CORAL GABLES, Fla. (AP) — Sen. John Kerry, D-Mass., accused President Bush Thursday night of a “colossal error in judgment” by ordering the invasion of Iraq.

“The world is better off without Saddam Hussein,” the president shot back in campaign debate, adding his rival once said so himself.

Going into the first of three debates, polls gave Bush a slight advantage, with several key battleground states exceedingly close. In a 90-minute debate moderated by PBS’s Jim Lehrer, dominated by a war claiming more than 1,000 American lives, Kerry called the conflict a diversion in the broader struggle against terror and the hunt for Osama bin Laden.

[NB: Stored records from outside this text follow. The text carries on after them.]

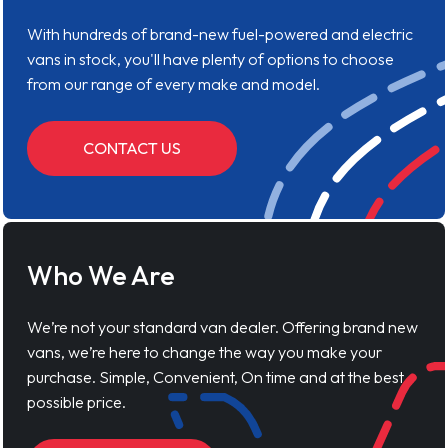
With hundreds of brand-new fuel-powered and electric
vans in stock, you'll have plenty of options to choose
from our range of every make and model.
CONTACT US
Who We Are
We’re not your standard van dealer. Offering brand new
vans, we’re here to change the way you make your
purchase. Simple, Convenient, On time and at the best
possible price.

The four-term senator said he could do a better job than Bush of protecting the nation against another Sept. 11-style attack, and pledged to be strong and resolute in fighting terrorism.

“But we also have to be smart … and smart means not diverting our attention from the war on terror and taking it off to Iraq,” Kerry said, as the two men stood behind lecterns 10 feet apart on a University of Miami debate stage. “This president, I don’t know if he really sees what’s happening over there.”

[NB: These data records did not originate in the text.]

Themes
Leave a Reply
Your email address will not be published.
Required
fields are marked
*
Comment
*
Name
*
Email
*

Bush swiftly returned to his theme of Kerry as a man who changes his mind too often to be president.

“He voted to authorize the use of force and now says it’s the wrong war at the wrong time …. I don’t think you can lead if you say wrong war, wrong time, wrong place. What message does that send to our troops?” said the Republican incumbent.

Bush and Kerry differed over North Korea, Iran and Russia as well as Iraq in a debate limited to foreign policy and terrorism.

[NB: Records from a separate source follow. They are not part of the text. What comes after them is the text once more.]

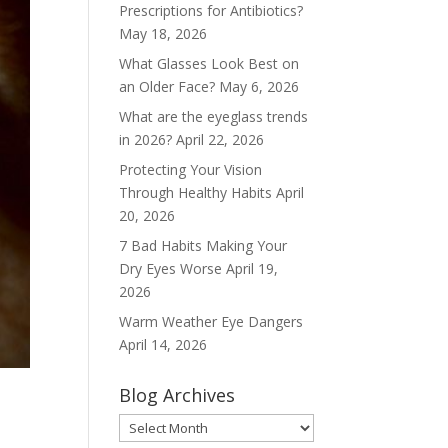
Prescriptions for Antibiotics?
May 18, 2026
What Glasses Look Best on
an Older Face?
May 6, 2026
What are the eyeglass trends
in 2026?
April 22, 2026
Protecting Your Vision
Through Healthy Habits
April
20, 2026
7 Bad Habits Making Your
Dry Eyes Worse
April 19,
2026
Warm Weather Eye Dangers
April 14, 2026
Blog Archives
Blog
Archives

Kerry charged that North Korea and Iran both have advanced their nuclear weapons programs during the Bush administration and that both countries are more dangerous now.

“As president, I’ll never take my eye off that ball,” the senator said.

Bush said he believed that a diplomatic initiative currently under way could solve the crisis with North Korea. “On Iran, I hope we can do the same,” the president said.

Bush said that with North Korea, he would continue to pursue a strategy that involves the United States, China, Japan, Russia and South Korea in talks with North Korea to defuse the crisis. But Kerry advocated bilateral talks between the United States and North Korea to find a solution.

In response to one question, Kerry said Bush had misled the country on the war by pledging to plan carefully, give diplomacy every chance to prevail and more. He said bin Laden, the al-Qaida leader responsible for the Sept. 11 terrorist attacks, had used the invasion as a recruiting tool for terrorists.

Bush said that was an “amazing claim,” and said the United States, not bin Laden, should decide America’s strategy in the war on terror.

The debate unfolded scarcely a month before the election, the first in a series of high-stakes encounters between the president and his Democratic challenger. The two men meet Oct. 8 in St. Louis and again on Oct. 13 in Tempe, Ariz.

Vice President Dick Cheney and Kerry’s running mate, Sen. John Edwards of North Carolina, hold their only face-to-face debate of the campaign Tuesday in Cleveland.